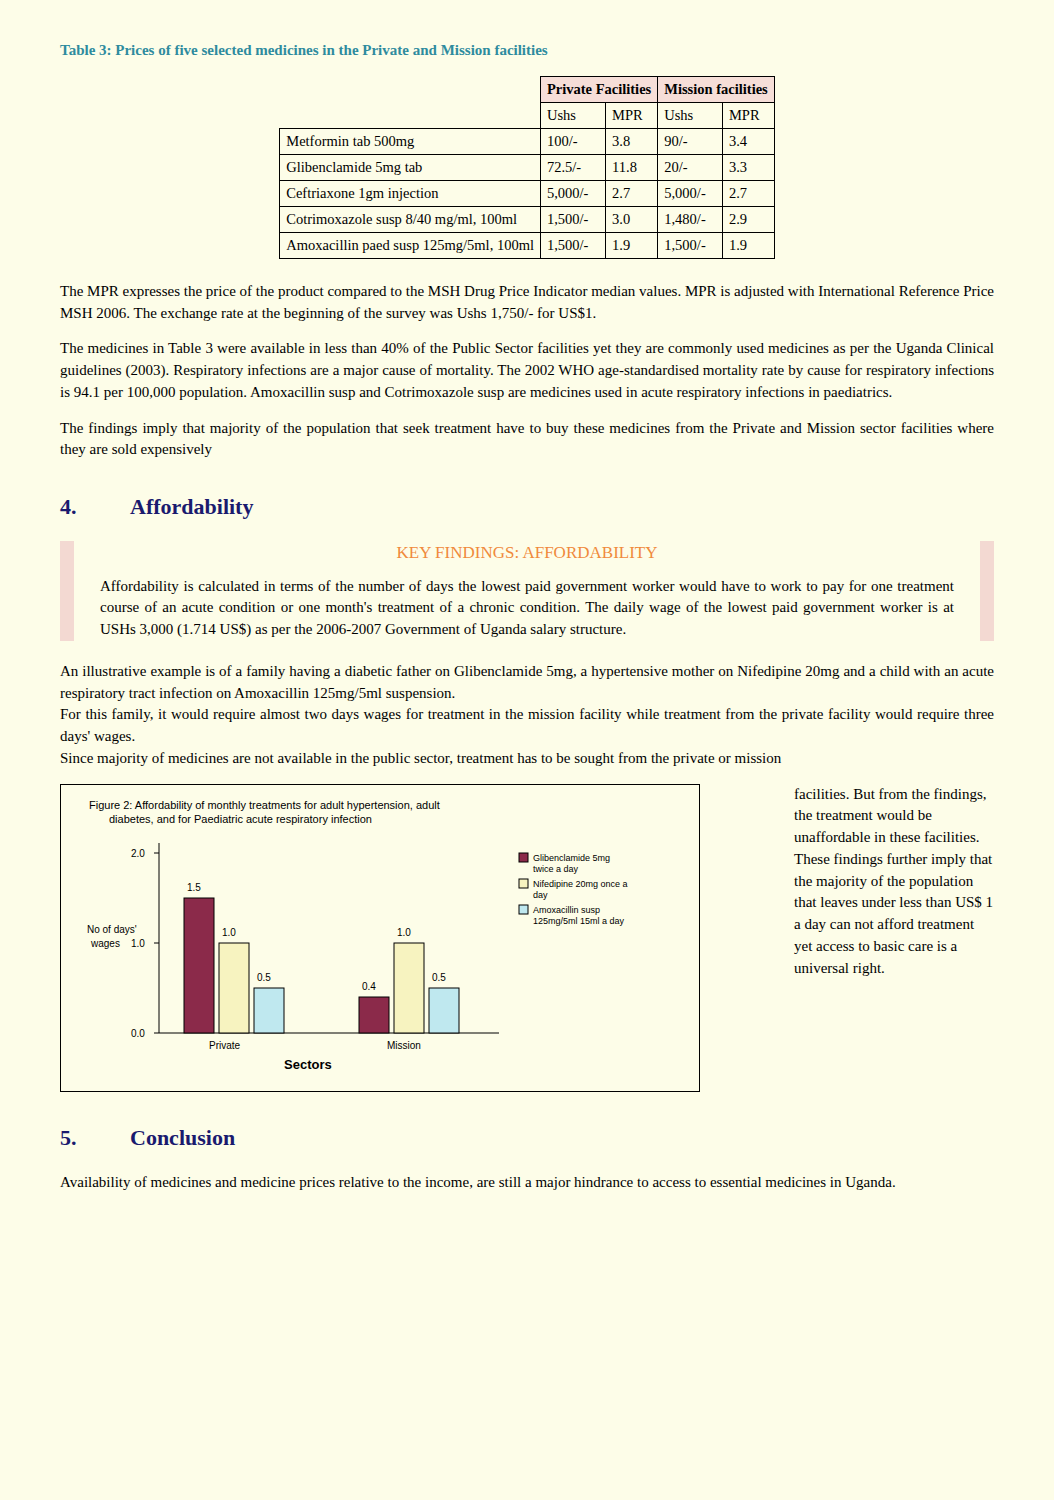Table 3: Prices of five selected medicines in the Private and Mission facilities
| | Private Facilities | Mission facilities |
| --- | --- | --- |
| | Ushs | MPR | Ushs | MPR |
| Metformin tab 500mg | 100/- | 3.8 | 90/- | 3.4 |
| Glibenclamide 5mg tab | 72.5/- | 11.8 | 20/- | 3.3 |
| Ceftriaxone 1gm injection | 5,000/- | 2.7 | 5,000/- | 2.7 |
| Cotrimoxazole susp 8/40 mg/ml, 100ml | 1,500/- | 3.0 | 1,480/- | 2.9 |
| Amoxacillin paed susp 125mg/5ml, 100ml | 1,500/- | 1.9 | 1,500/- | 1.9 |
The MPR expresses the price of the product compared to the MSH Drug Price Indicator median values. MPR is adjusted with International Reference Price MSH 2006. The exchange rate at the beginning of the survey was Ushs 1,750/- for US$1.
The medicines in Table 3 were available in less than 40% of the Public Sector facilities yet they are commonly used medicines as per the Uganda Clinical guidelines (2003). Respiratory infections are a major cause of mortality. The 2002 WHO age-standardised mortality rate by cause for respiratory infections is 94.1 per 100,000 population. Amoxacillin susp and Cotrimoxazole susp are medicines used in acute respiratory infections in paediatrics.
The findings imply that majority of the population that seek treatment have to buy these medicines from the Private and Mission sector facilities where they are sold expensively
4. Affordability
KEY FINDINGS: AFFORDABILITY
Affordability is calculated in terms of the number of days the lowest paid government worker would have to work to pay for one treatment course of an acute condition or one month's treatment of a chronic condition. The daily wage of the lowest paid government worker is at USHs 3,000 (1.714 US$) as per the 2006-2007 Government of Uganda salary structure.
An illustrative example is of a family having a diabetic father on Glibenclamide 5mg, a hypertensive mother on Nifedipine 20mg and a child with an acute respiratory tract infection on Amoxacillin 125mg/5ml suspension.
For this family, it would require almost two days wages for treatment in the mission facility while treatment from the private facility would require three days' wages.
Since majority of medicines are not available in the public sector, treatment has to be sought from the private or mission
Figure 2: Affordability of monthly treatments for adult hypertension, adult diabetes, and for Paediatric acute respiratory infection 2.0 1.0 0.0 No of days' wages 1.5 1.0 0.5 0.4 1.0 0.5 Private Mission Sectors Glibenclamide 5mg twice a day Nifedipine 20mg once a day Amoxacillin susp 125mg/5ml 15ml a day
facilities. But from the findings, the treatment would be unaffordable in these facilities.
These findings further imply that the majority of the population that leaves under less than US$ 1 a day can not afford treatment yet access to basic care is a universal right.
5. Conclusion
Availability of medicines and medicine prices relative to the income, are still a major hindrance to access to essential medicines in Uganda.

▶ _Required action_
Each entry should appear again exactly as written, pictures excluded.

▶ _Response for this exercise_
Table 3: Prices of five selected medicines in the Private and Mission facilities
| | Private Facilities | Mission facilities |
| --- | --- | --- |
| | Ushs | MPR | Ushs | MPR |
| Metformin tab 500mg | 100/- | 3.8 | 90/- | 3.4 |
| Glibenclamide 5mg tab | 72.5/- | 11.8 | 20/- | 3.3 |
| Ceftriaxone 1gm injection | 5,000/- | 2.7 | 5,000/- | 2.7 |
| Cotrimoxazole susp 8/40 mg/ml, 100ml | 1,500/- | 3.0 | 1,480/- | 2.9 |
| Amoxacillin paed susp 125mg/5ml, 100ml | 1,500/- | 1.9 | 1,500/- | 1.9 |
The MPR expresses the price of the product compared to the MSH Drug Price Indicator median values. MPR is adjusted with International Reference Price MSH 2006. The exchange rate at the beginning of the survey was Ushs 1,750/- for US$1.
The medicines in Table 3 were available in less than 40% of the Public Sector facilities yet they are commonly used medicines as per the Uganda Clinical guidelines (2003). Respiratory infections are a major cause of mortality. The 2002 WHO age-standardised mortality rate by cause for respiratory infections is 94.1 per 100,000 population. Amoxacillin susp and Cotrimoxazole susp are medicines used in acute respiratory infections in paediatrics.
The findings imply that majority of the population that seek treatment have to buy these medicines from the Private and Mission sector facilities where they are sold expensively
4. Affordability
KEY FINDINGS: AFFORDABILITY
Affordability is calculated in terms of the number of days the lowest paid government worker would have to work to pay for one treatment course of an acute condition or one month's treatment of a chronic condition. The daily wage of the lowest paid government worker is at USHs 3,000 (1.714 US$) as per the 2006-2007 Government of Uganda salary structure.
An illustrative example is of a family having a diabetic father on Glibenclamide 5mg, a hypertensive mother on Nifedipine 20mg and a child with an acute respiratory tract infection on Amoxacillin 125mg/5ml suspension.
For this family, it would require almost two days wages for treatment in the mission facility while treatment from the private facility would require three days' wages.
Since majority of medicines are not available in the public sector, treatment has to be sought from the private or mission
Figure 2: Affordability of monthly treatments for adult hypertension, adult diabetes, and for Paediatric acute respiratory infection 2.0 1.0 0.0 No of days' wages 1.5 1.0 0.5 0.4 1.0 0.5 Private Mission Sectors Glibenclamide 5mg twice a day Nifedipine 20mg once a day Amoxacillin susp 125mg/5ml 15ml a day
facilities. But from the findings, the treatment would be unaffordable in these facilities.
These findings further imply that the majority of the population that leaves under less than US$ 1 a day can not afford treatment yet access to basic care is a universal right.
5. Conclusion
Availability of medicines and medicine prices relative to the income, are still a major hindrance to access to essential medicines in Uganda.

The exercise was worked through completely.